For nearly five months, the Normal, Ill., man has waited patiently for his home to sell. The three-bedroom house has been stuck on the market since last fall, far longer than the two months it took to sell his last home.
That was seven years ago, of course.
“After this long, I have no clue,” Bloyd told the Bloomington-Normal Pantagraph. “I’m sure we’re not the only ones in this predicament either.”
Meanwhile, Philip Blaxton is a hopeful home buyer.
The Bloomington man and his wife have been house-hunting in the Twin Cities for about two months. They’re excited about the prospect of a good deal in the Central Illinois market and patient enough to wait for the right house at the right price.

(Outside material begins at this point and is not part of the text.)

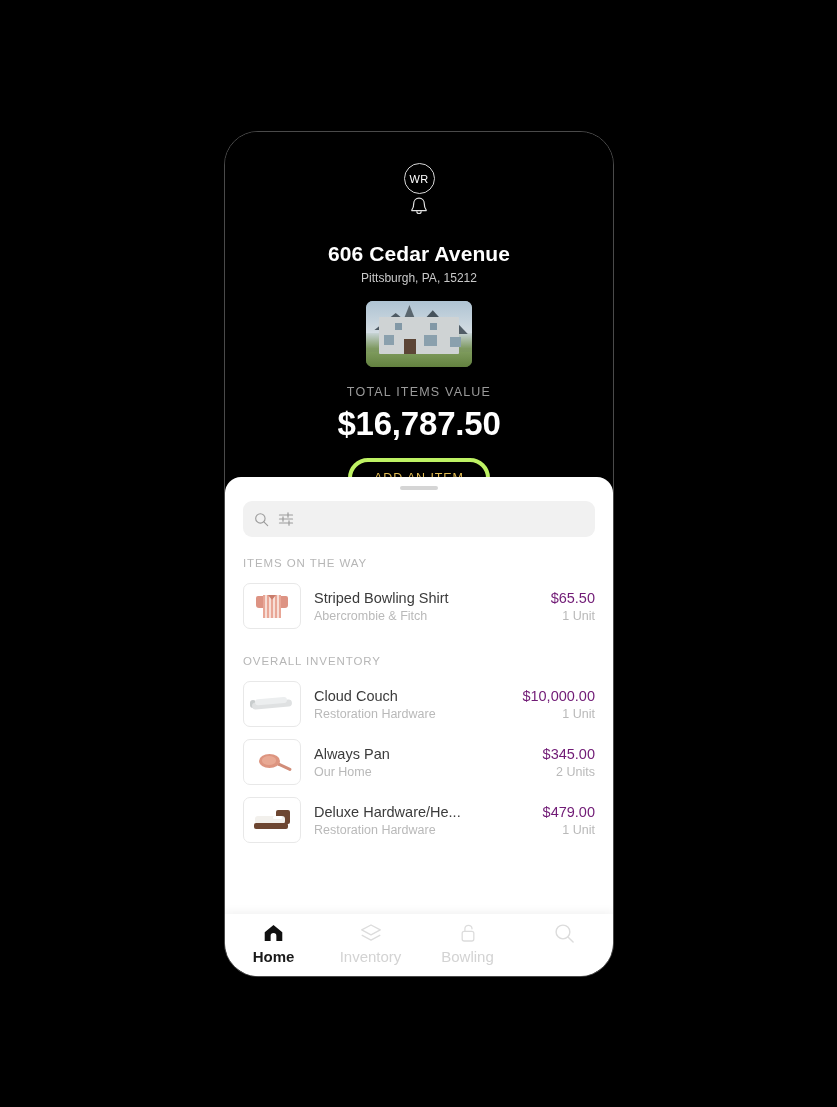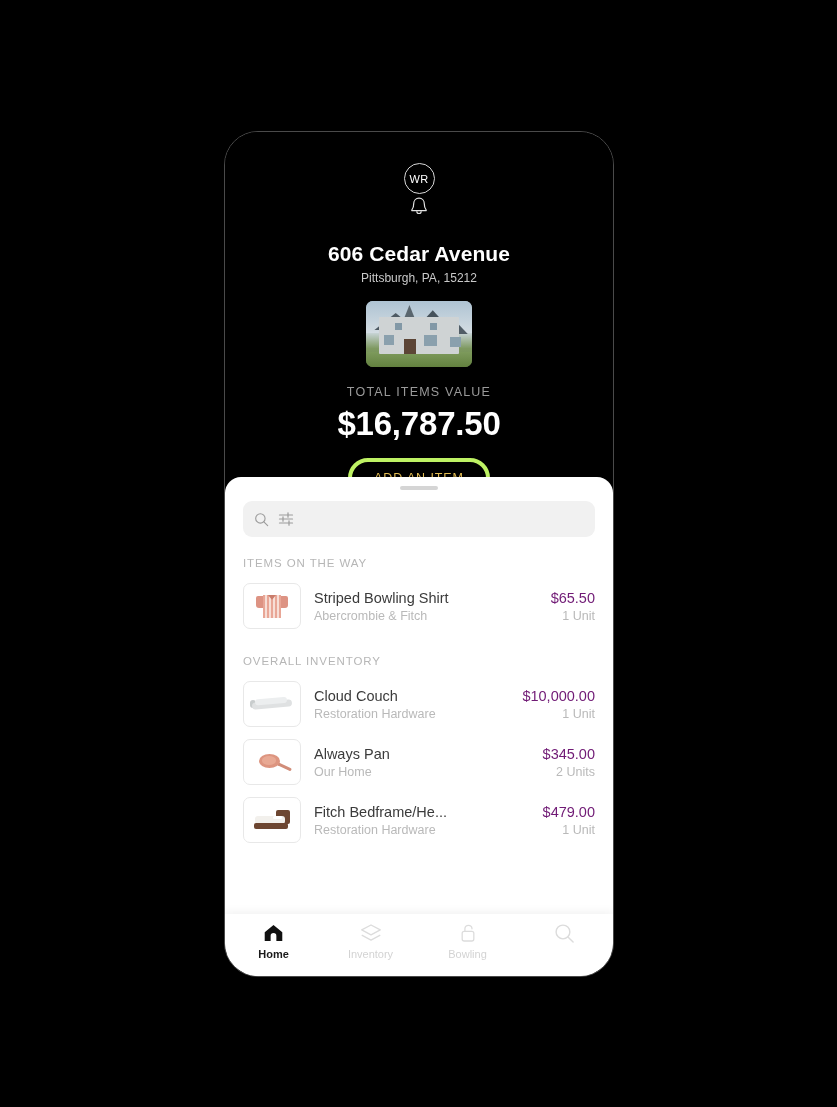"Fitch Bedframe/He..." div.item-name { text: Fitch Bedframe/He -> Deluxe Hardware/He }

“I’ve noticed the prices going down. We’ve been watching a few specific houses, and [Illinois home prices] have been slowly dropping,” Blaxton said.
“A lot of the houses we’ve been looking at have been on the market for more than a little bit of time.”
Local real estate agents have repeatedly said Bloomington-Normal has a strong housing market, offering low Illinois mortgage costs and a high quality of life for the money.
Whether residents agree clearly depends on whether they’re trying to buy or sell. But that’s the case with any housing market, wherever you might live.
The 2,918 homes sold around the Twin Cities in 2006 marked the second-highest total since 1995, noteworthy given the national slump in mortgage activity and in the housing industry.
But it took 10 percent longer to sell some properties in Bloomington-Normal than it did just a year earlier. And hundreds more homes that had been on the market for months didn’t sell by year’s end.
“It’s definitely a buyer’s market,” Bloyd said. “We’ve dropped our price.”
In the Twin Cities, an existing home was on the market for an average of 83 days in 2006, according to the Bloomington-Normal Association of Realtors.
That’s a week longer than the average of 76 days on the market that resale (existing, rather than new construction) properties took to sell in 2005.
Statistics that separate homes and condos in the Bloomington-Normal area and the surrounding towns are not available, but, in total, 771 existing homes remained for sale at the end of 2006 for an average of 132 days.
That’s more than 4½ months. It’s the same average as the end of 2005, when home mortgage loan activity was stronger, but there were 44 more homes.
Sellers’ struggles in the Twin Cities reflect issues that have been seen throughout the United States. Home buyers across the U.S. have held the advantage for much of the past year as the number of homes for sale has started to outnumber the shoppers. Homes have remained up for sale for longer and at the same time, home prices have dropped.